Par jugement du 2 avril 2019, le tribunal de commerce de Paris a ordonné l'ouverture d'une procédure de redressement judiciaire à l'encontre de la société Jogayo, désignant Maître [N] en qualité d'administrateur judiciaire avec mission d'assistance et la société AXYME en qualité de mandataire judiciaire.

L'expert a déposé son rapport au greffe le 12 avril 2019, concluant à :

- des loyers annuels plafonnés au 1er avril 2013 de 26.480,42 euros pour la première boutique et de 14.692,15 euros pour la seconde boutique,

- des valeurs locatives au 1er avril 2013 de 55.235 euros pour la première boutique et de 29.600 euros pour la seconde boutique,

- l'absence de démonstration d'une modification suffisamment notable des facteurs locaux de commercialité.

Par acte d'huissier du 18 décembre 2019, Madame [M] [F] née [H] et Madame [W] [H] née [A] ont assigné en intervention forcée Maître [U] [N], ès qualités d'administrateur judiciaire au redressement judiciaire de la société JOGAYO, et Maître [I] [C], ès qualités de mandataire judiciaire au redressement judiciaire de la société JOGAYO.

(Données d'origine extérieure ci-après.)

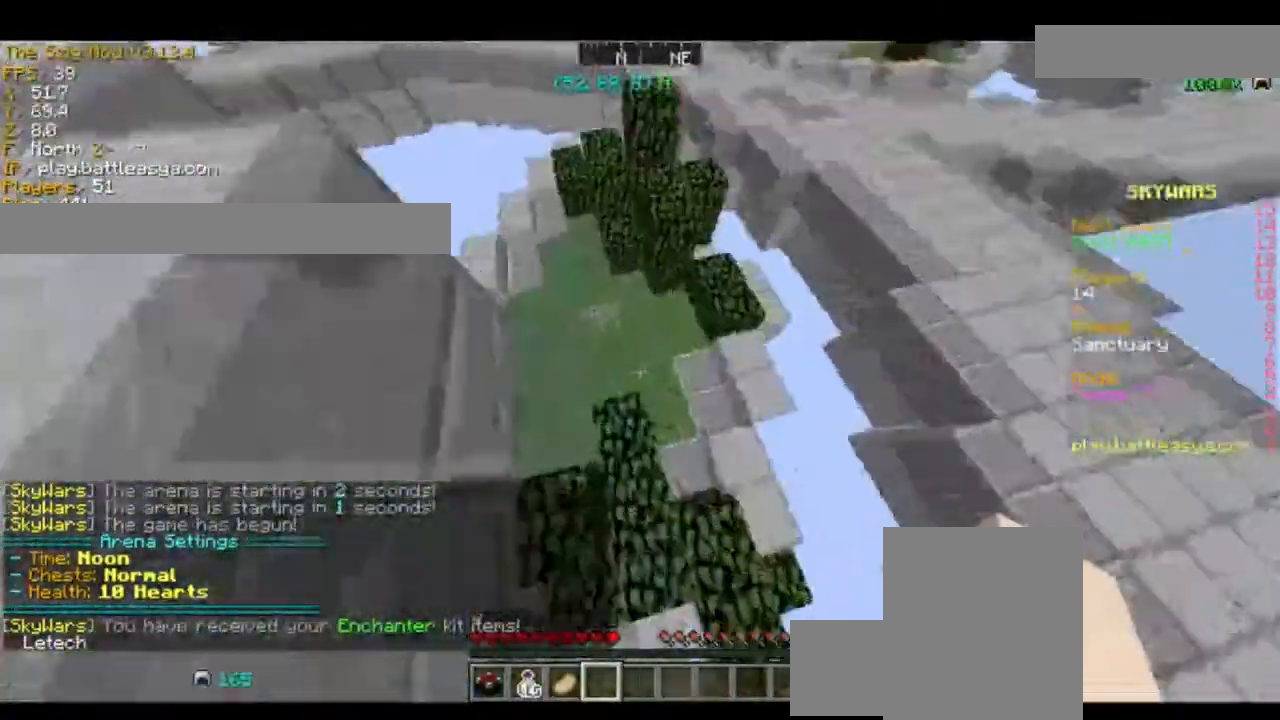
{"keys": ["w"], "mouse": [], "events": [[233, "a", "up"]]}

Par jugement du 12 mars 2020, le tribunal judiciaire de Paris a :

- fixé à la somme annuelle de 26.480,42 euros, en principal, hors taxes et hors charges, le loyer du bail renouvelé de la première boutique à compter du 1er avril 2013 pour les locaux situés [Adresse 2] (lots 95, 9, 10 et 11), toutes autres clauses et conditions du bail expiré demeurant inchangées ;

- fixé à la somme annuelle de 14.692, 15 euros, en principal, hors taxes et hors charges, le loyer du bail renouvelé de la seconde boutique à compter du 1er avril 2013 pour les locaux situés [Adresse 2] (lots 1, 64 et 96), toutes autres clauses et conditions du bail expiré demeurant inchangées ;

- ordonné l'exécution provisoire ;

- débouté les parties du surplus de leurs demandes ;

- partagé les dépens incluant le coût de l'expertise judiciaire par moitié entre les parties.

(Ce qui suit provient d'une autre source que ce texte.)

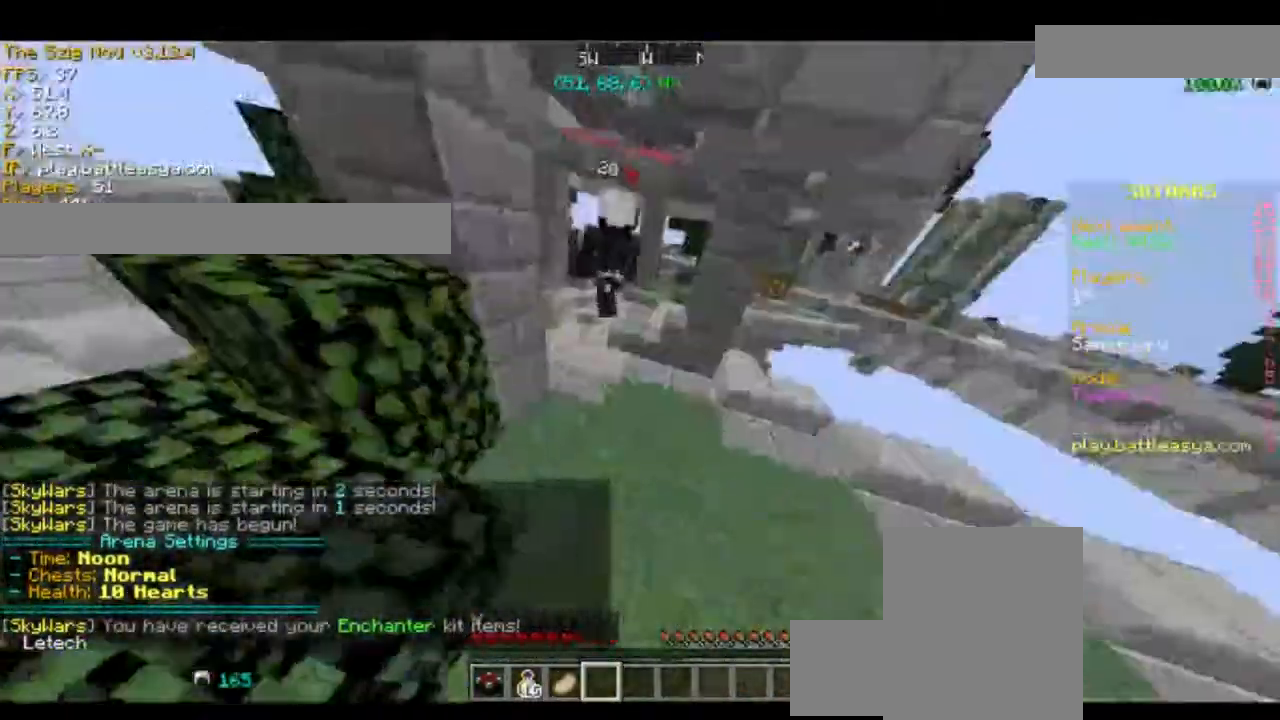
{"keys": ["w"], "mouse": [], "events": []}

Par déclaration du 23 novembre 2021, Madame [M] [H] et Madame [W] [H] ont interjeté appel du jugement.

MOYENS ET PRÉTENTIONS

Par conclusions déposées le 26 mai 2023 Madame [M] [H] et Madame [W] [H], appelantes, demandent à la Cour de :

Déclarer Mesdames [H] recevables en leur appel et les y déclarant bien fondées ;

Infirmer le jugement entrepris en toutes ses dispositions et statuant à nouveau :

- fixer le loyer annuel en principal outre taxes, fournitures et prestations, à l'occasion du renouvellement des baux consentis à la société JOGAYO, à effet du 1er avril 2013 et pour une durée, sauf révision ultérieure, de neuf années entières et consécutives depuis cette date,

avec intérêts au taux légal sur les compléments échus et impayés à la somme de :

55.235 € HT/HC/an pour le bail de la boutique 1 (Lots 95,9,10 et 11)

29.600 € HT /HC/an pour le bail de la boutique 2 (Lots 1, 64 et 96)

- condamner la société JOGAYO à leur payer la somme de 5.000 € au titre de l'article 700 du code de procédure civile.

- condamner la société JOGAYO en tous les dépens qui comprendront notamment les frais et honoraires d'expertise.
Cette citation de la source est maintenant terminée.